Energy regulator Ofgem has announced that it will be lowering the level of a temporary price cap on prepayment meters which was first introduced in April.
The move will mean a bill reduction of up to £19 a year for three million customers who rely on prepayment meters for their energy, following on from a £80 drop when the cap first came into force.
Ofgem initially introduced the cap to help alleviate pressure on customers who pay up-front for their energy at a time when many suppliers were implementing significant price hikes.
Prepayment meters are often installed when a household struggles to pay for their gas and electricity, meaning they can be most vulnerable to the impact of higher bills.
When it was first brought in the cap enforced a maximum price for electricity, gas and dual fuel customers dependant on their region.
The average cap was set at between £547.07 and £625.85 per year for electricity and £520.07 per year for gas, but this will now drop to between £528.28 and £600.13 for electricity and £519.74 for gas.

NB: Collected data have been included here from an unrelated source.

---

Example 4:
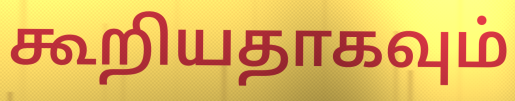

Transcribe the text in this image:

கூறியதாகவும்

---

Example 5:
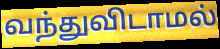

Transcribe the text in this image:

வந்துவிடாமல்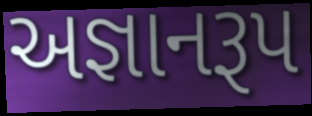
અજ્ઞાનરૂપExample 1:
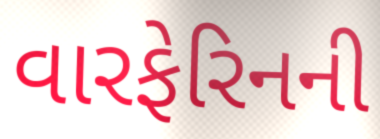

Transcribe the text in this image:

વારફેરિનની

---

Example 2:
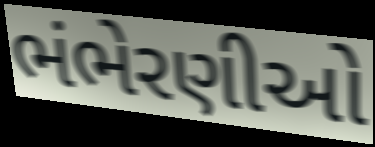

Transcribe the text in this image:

ભંભેરણીઓ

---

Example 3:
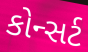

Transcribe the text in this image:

કોન્સર્ટ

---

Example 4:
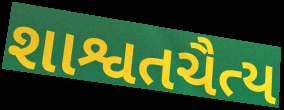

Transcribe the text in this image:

શાશ્વતચૈત્ય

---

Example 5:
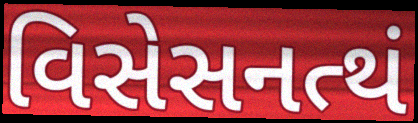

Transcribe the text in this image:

વિસેસનત્થં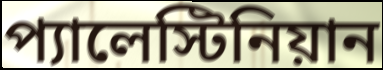
প্যালেস্টিনিয়ান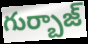
గుర్బాజ్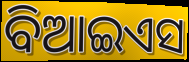
ବିଆଇଏସ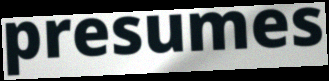
presumesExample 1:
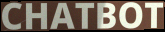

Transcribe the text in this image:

CHATBOT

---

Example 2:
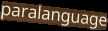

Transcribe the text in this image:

paralanguage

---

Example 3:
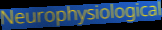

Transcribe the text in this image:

Neurophysiological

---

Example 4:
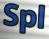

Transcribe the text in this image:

Spl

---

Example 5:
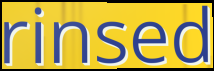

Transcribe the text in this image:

rinsedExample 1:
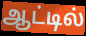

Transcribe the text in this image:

ஆட்டில்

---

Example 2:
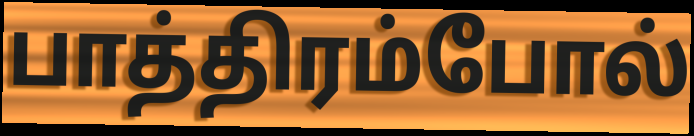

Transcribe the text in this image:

பாத்திரம்போல்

Dual fuel customers will see their average cap reduce from £1,067.14 to £1,048 per year.
The updated caps will come into effect from 1 October and the system will be assessed again in six months’ time.
Ofgem first announced the temporary cap in response to a two-year investigation into the energy market which found the Big Six suppliers were overcharging customers by up to £1.4bn a year.

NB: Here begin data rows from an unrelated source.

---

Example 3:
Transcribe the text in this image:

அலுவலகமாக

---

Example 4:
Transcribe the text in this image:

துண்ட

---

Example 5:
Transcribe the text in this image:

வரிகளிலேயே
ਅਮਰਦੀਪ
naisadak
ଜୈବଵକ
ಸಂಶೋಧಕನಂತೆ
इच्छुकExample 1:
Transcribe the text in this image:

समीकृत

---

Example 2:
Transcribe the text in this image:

Prepayment customers were found to be among the worst off, as they had fewer tariffs available to them, and those were generally more expensive than those charged to regular billing customers.
At the time, Ofgem chief executive Dermot Nolan said: “We want all consumers to enjoy the benefits of a more competitive energy market, regardless of their circumstances.”
Since the cap was announced in February all six of the major energy suppliers have raised their prices for average bill-payers, including two separate hikes from EDF.